The other night at our report back about the White Privilege Conference, we talked a lot about action. At the same time, people rallied at a city council meeting to denounce the murder of 18 year old Alan Blueford by an Oakland Police Officer. This is the landscape from which the following thoughts I’d like to share came from.

Part of our discussion was about action. How does the White Privilege Conference frame action? Does action = consciousness raising or is consciousness raising the first step? If consciousness raising is just the first step, where are the other steps and why aren’t we talking about them more? Why were there only 2 workshops out of over a 100 on direct action? If we really want to change structures that uphold white supremacy, is consciousness raising (as action) enough?

What is clear is that we all desperately want to participate in transforming the institutions and systems that are “exquisitely designed to produce exactly what they are producing”. For example, the education system is benefiting who it was designed to benefit, and excluding exactly who it was designed to exclude. It is not a broken system that needs to be fixed. It needs to be tossed/ replaced/ completely transformed.

What is not clear is how to be attentive to our white privilege as we work for that transformation. On one hand there is privilege in assuming that it is our right and duty to fix what is wrong and it’s just a matter of making a strategy. This line of thinking can follow from identifying problems as not-that-big in the first place, because you aren’t experiencing them first hand. It also smacks of the white (wo)man’s burden (blog post on that forthcoming) and invisibilizes the agency of communities of color. In order to not do that, many a self-proclaimed “white ally” will resolve to work for consciousness raising among their own community as their action. This is important work that has been requested by communities of color for years.

On the other hand,  I think engaging in planning, strategy and taking action – when it is led by the people who are most impacted by the problem – is crucial. Thinking that we can do nothing more than consciousness raising implies that we can all afford to wait for the long process of consciousness raising which also comes from the considerable privilege of not being directly impacted by a problem.

I’m not poo pooing consciousness raising at all. I’m a Freire-head committed to Popular Education and the long process of conscientization as my day job. But even Freire named that his ideas about action (in the context of praxis) get diluted. He asks, if we are not engaged in struggle to subvert neo-liberal capitalism, what are we doing?

I don’t really care how many people have a raised consciousness about how often cops kill kids in Oakland. None of that consciousness raising is changing anything. The young people of color I work with at Heal the Streets are engaged in developing strategic action to transform the OPD through participatory ACTION research.

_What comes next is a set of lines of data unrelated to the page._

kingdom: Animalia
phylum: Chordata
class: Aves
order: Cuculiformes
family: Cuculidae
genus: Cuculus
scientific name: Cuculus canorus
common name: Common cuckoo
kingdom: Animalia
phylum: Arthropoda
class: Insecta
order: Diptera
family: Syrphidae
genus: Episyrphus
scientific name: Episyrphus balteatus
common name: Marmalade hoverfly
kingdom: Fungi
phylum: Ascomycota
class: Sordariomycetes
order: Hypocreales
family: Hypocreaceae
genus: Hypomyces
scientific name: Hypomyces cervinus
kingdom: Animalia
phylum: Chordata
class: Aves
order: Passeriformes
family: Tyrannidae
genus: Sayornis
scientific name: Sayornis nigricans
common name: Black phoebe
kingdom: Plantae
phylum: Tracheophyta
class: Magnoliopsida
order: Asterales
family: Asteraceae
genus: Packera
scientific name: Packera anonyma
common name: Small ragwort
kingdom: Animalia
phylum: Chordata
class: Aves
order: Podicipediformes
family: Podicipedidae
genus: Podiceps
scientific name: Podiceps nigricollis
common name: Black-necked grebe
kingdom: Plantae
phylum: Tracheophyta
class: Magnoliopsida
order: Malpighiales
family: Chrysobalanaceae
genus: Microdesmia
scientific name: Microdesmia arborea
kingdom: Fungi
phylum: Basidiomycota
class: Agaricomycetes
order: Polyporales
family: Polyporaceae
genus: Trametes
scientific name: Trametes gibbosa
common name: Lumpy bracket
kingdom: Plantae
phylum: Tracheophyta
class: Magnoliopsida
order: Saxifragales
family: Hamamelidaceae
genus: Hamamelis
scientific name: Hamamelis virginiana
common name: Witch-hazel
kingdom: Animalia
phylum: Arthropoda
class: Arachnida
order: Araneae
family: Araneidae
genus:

As a white woman, my role with them is something I interrogate and work to be continually accountable for. To me, accountability means ensuring that the the strategies they came up with with are implemented and taken seriously. Some of these strategies involve consciousness raising – but most are concrete changes which will take action to create.

My hope is that at future gatherings like the White Privilege Conference, and at future dialogues with the White Noise Collective – we can refocus our energy on taking strategic action that creates material change in the physical world, not just our consciousnesses.

2 thoughts on “Action?

  1. well said. i agree that these conversations can be paralyzing and that action vs consciousness-raising is a perpetual tug-of-war. i do think both are possible! and i worry whenever there is either one without the other – i have seen both action without introspection and learning and introspection without action to be harmful.

  2. Estoy de acuerdo Levana. Has me thinking about the long process we are in to have representation in some of these great gatherings/conferences, that all over the place we’ve claimed space to make them relevant to our needs and diversity but that there is still so much work to do. We can’t wait for conference organizers to incorporate space for Direct Action. If they want to work for transformation of culture and systems they should yes, and we should propose it..This then becomes so much work for organizers on the ground, to have to constantly remind, encourage, demand that relevant and useful power building and action is prioritized. Some organizations and event planning teams honor folks from community to consult on content and action for conferences, I’ve seen tremendous results from this! I also wonder about the stigmatization of “direct action”; successfully painted as “radical” and only to cause disruption, not productive (so what?), and activity of younger, rebellious, and uncivilized (check definiton for that) activists. I hear you refering to any “Action” and that theory and conciousness raising without it is a dis-service. I am moved by the PAR examples you use with your work with Heal the Streets and imagine more of the food systems healers and transformers to activate on those levels (like you all did with Youth in Focus). We are working through some of the various strategies for Action within Rooted in Community. Balancing creative Resistance actions with beauty, and actions to build resilience, generate healing and nourishment for our people and earth. Big actions coming up in Iowa late July. We move as One dear Levana. Deep bow to you for your work. Keep writing please!